Vote for your favourite prompt for October. See this post for more on the random prompt generator: *LINK*


----------



## KeganThompson (Sep 29, 2022)

oof, we got a tie! Which one shall we choose?
please not the random prompt generator


----------



## Selorian (Sep 29, 2022)

Since it's a tie, let it be author choice between the two? Or do the Veil one for October/Halloween and the prompt generator for November? Flip a virtual coin?


----------



## KeganThompson (Sep 29, 2022)

Veils between two realms fits Halloween so well, so I personally think we should do that one and have the prompt generator for November


----------



## Foxee (Sep 29, 2022)

Whatever we do we should do it...promptly.

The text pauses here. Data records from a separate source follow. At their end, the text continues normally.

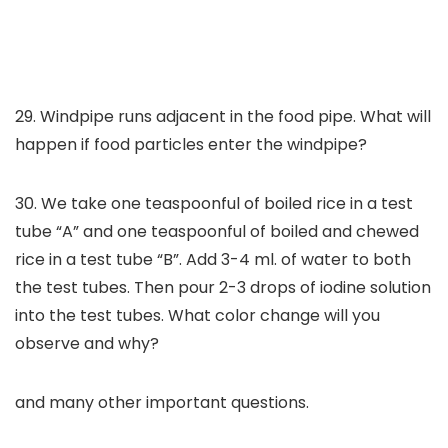
29. Windpipe runs adjacent in the food pipe. What will
happen if food particles enter the windpipe?
30. We take one teaspoonful of boiled rice in a test
tube “A” and one teaspoonful of boiled and chewed
rice in a test tube “B”. Add 3-4 ml. of water to both
the test tubes. Then pour 2-3 drops of iodine solution
into the test tubes. What color change will you
observe and why?
and many other important questions.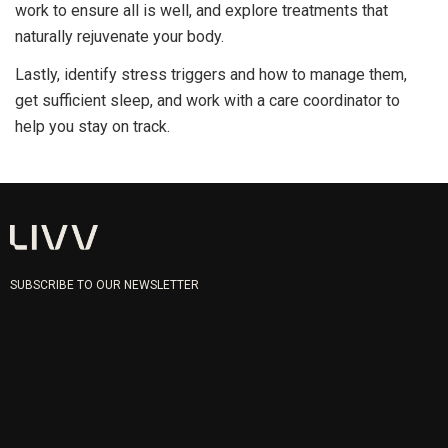
work to ensure all is well, and explore treatments that
naturally rejuvenate your body.
Lastly, identify stress triggers and how to manage them,
get sufficient sleep, and work with a care coordinator to
help you stay on track.
SUBSCRIBE TO OUR NEWSLETTER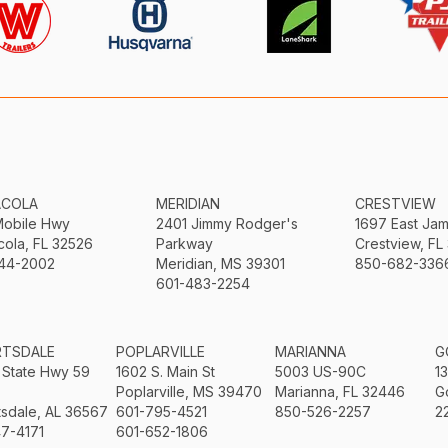
ACOLA
MERIDIAN
CRESTVIEW
Mobile Hwy
2401 Jimmy Rodger's
1697 East Ja
ola, FL 32526
Parkway
Crestview, FL
44-2002
Meridian, MS 39301
850-682-336
601-483-2254
RTSDALE
POPLARVILLE
MARIANNA
G
 State Hwy 59
1602 S. Main St
5003 US-90C
1
Poplarville, MS 39470
Marianna, FL 32446
G
sdale, AL 36567
601-795-4521
850-526-2257
2
7-4171
601-652-1806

(No worries, I'll see myself out)


----------



## piperofyork (Sep 29, 2022)

Kegan's compromise works for me.


----------



## Harper J. Cole (Sep 30, 2022)

Very well - I shall follow  these suggestions. Veil between Realms in October, random prompt generator in November.


----------



## Louanne Learning (Sep 30, 2022)

I very much like this prompt - Veil Between Realms - because that's gonna call for some imagination


----------